▶ **Information supplied**:
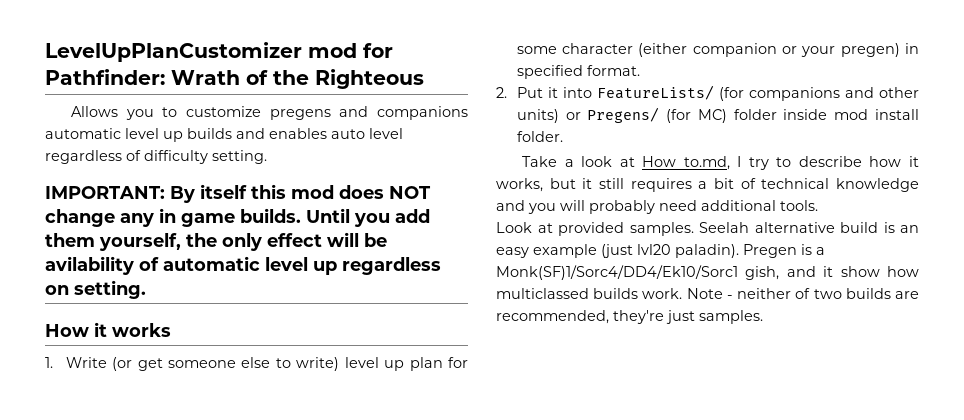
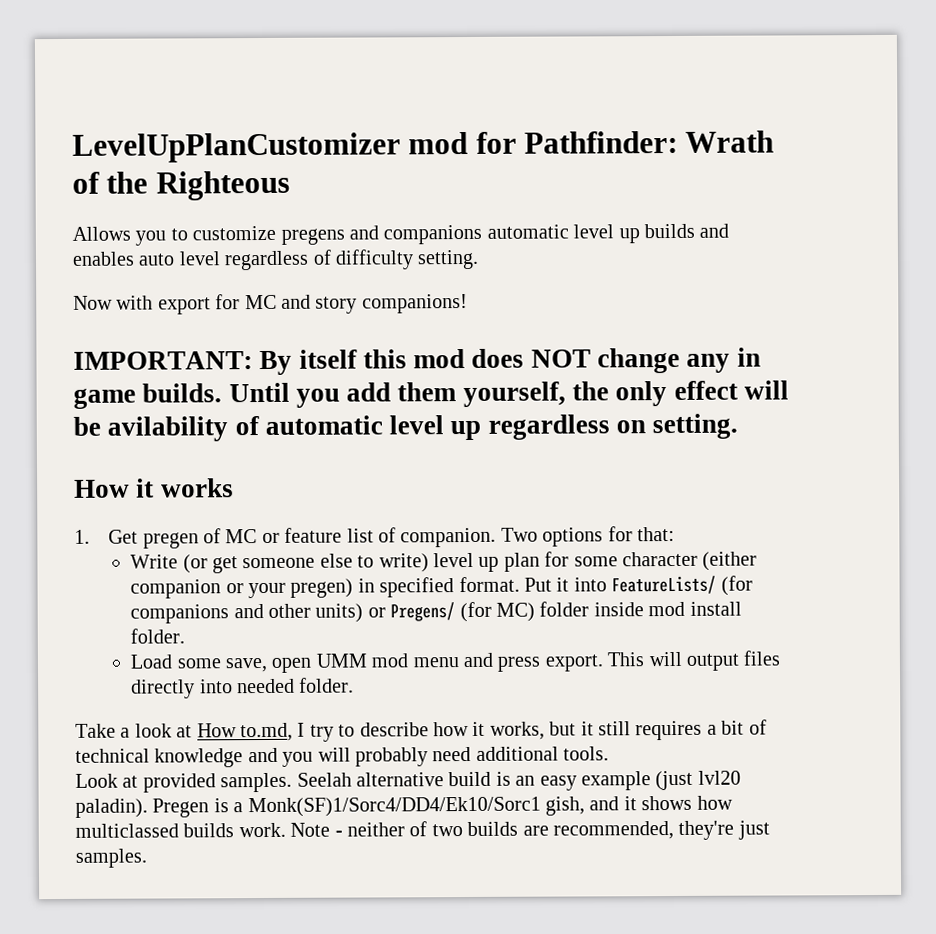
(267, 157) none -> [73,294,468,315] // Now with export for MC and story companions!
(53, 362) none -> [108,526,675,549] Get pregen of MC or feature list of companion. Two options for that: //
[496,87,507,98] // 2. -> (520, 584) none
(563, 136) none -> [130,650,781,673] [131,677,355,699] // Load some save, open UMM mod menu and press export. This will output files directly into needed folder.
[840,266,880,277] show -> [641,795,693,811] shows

▶ **The problem**: Wherever the string "none" turns up in the material, copy the whole line.

▶ **Solution to the problem**:
(267, 157) none -> [73,294,468,315] // Now with export for MC and story companions!
(53, 362) none -> [108,526,675,549] Get pregen of MC or feature list of companion. Two options for that: //
[496,87,507,98] // 2. -> (520, 584) none
(563, 136) none -> [130,650,781,673] [131,677,355,699] // Load some save, open UMM mod menu and press export. This will output files directly into needed folder.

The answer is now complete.